How do I rewrite the confidence interval (0.0268, 0.133) in the form of #hatp - E < p < hatp + E#?

1 Answer
Geoff K.
Dec 7, 2016

#0.0799-0.0531< p < 0.0799+0.0531#.

Explanation:

If I understand correctly, we simply need to take the confidence bounds #(0.0268, 0.133)# and convert them to a "central value" #hatp#, plus/minus an error margin #E#.

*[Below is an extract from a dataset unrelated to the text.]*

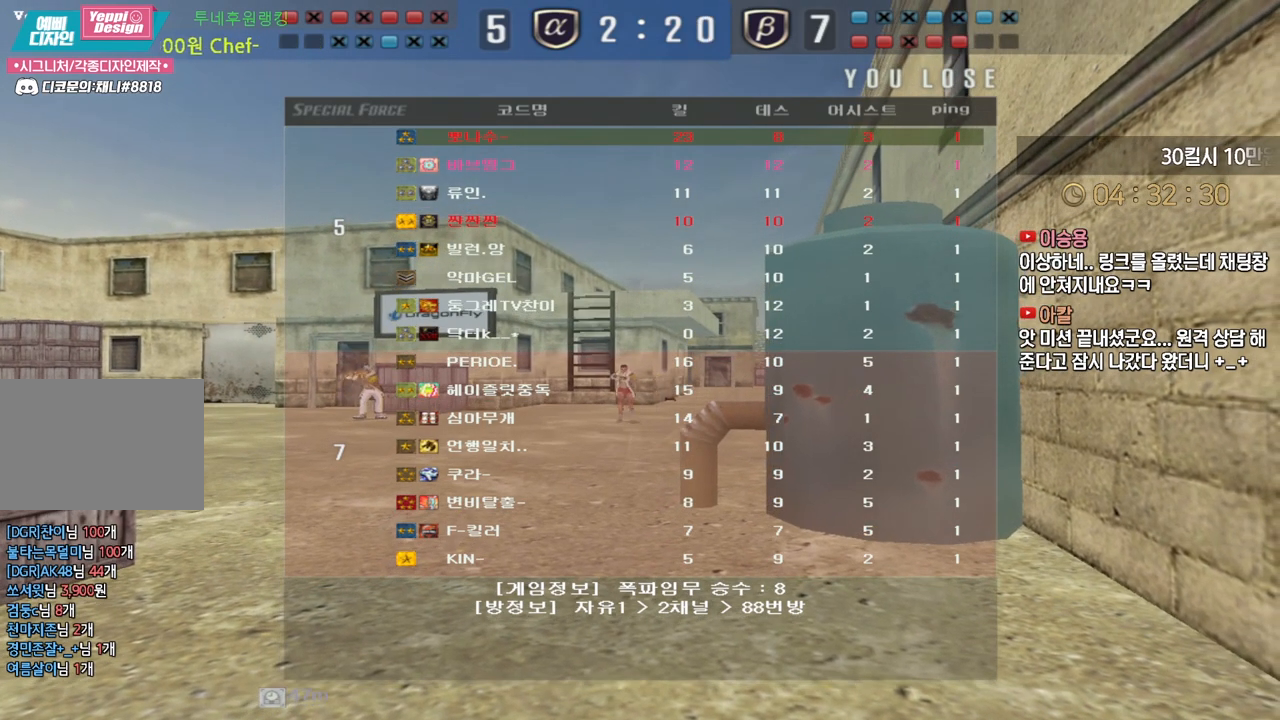
{"keys": ["w"], "events": []}
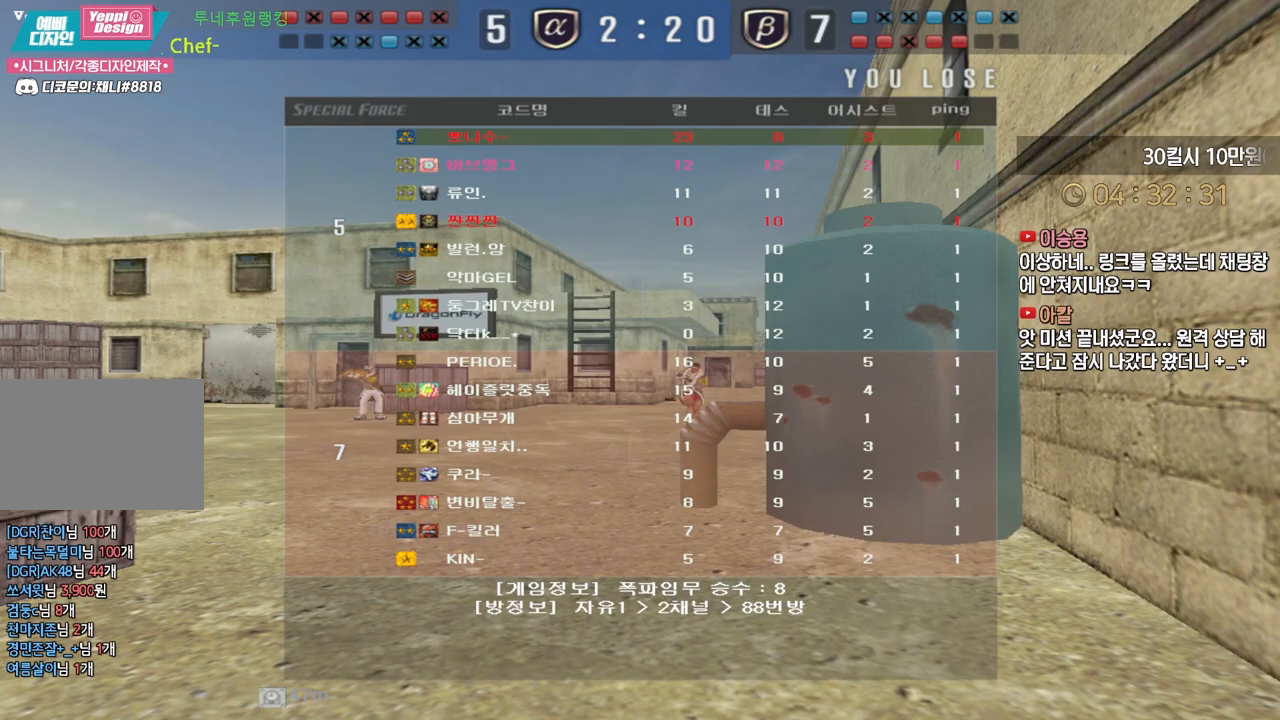
{"keys": ["w"], "events": []}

#hatp# will be halfway between our lower- and upper-bound, and so we take the average of the two bounds:

#hatp=(0.0268+0.133)/2=0.1598/2=0.0799#

The error margin #E# will just be the distance between this #hatp# value and one of the original bounds:

#E=abs(hatp-0.0268)# or #E=abs(hatp-0.133)#
#color(white)E=abs(0.0799-0.0268)=abs(0.0799-0.133)#
#color(white)E=abs(0.0531)color(white)(XXXXiii)=abs(-0.0531)#
#color(white)E=0.0531#

So in #hatp-E < p < hatp + E# form, our confidence interval is

#0.0799-0.0531< p < 0.0799+0.0531#
or
#p in (0.0799+-0.0531).#

I hope this is the answer you're looking for!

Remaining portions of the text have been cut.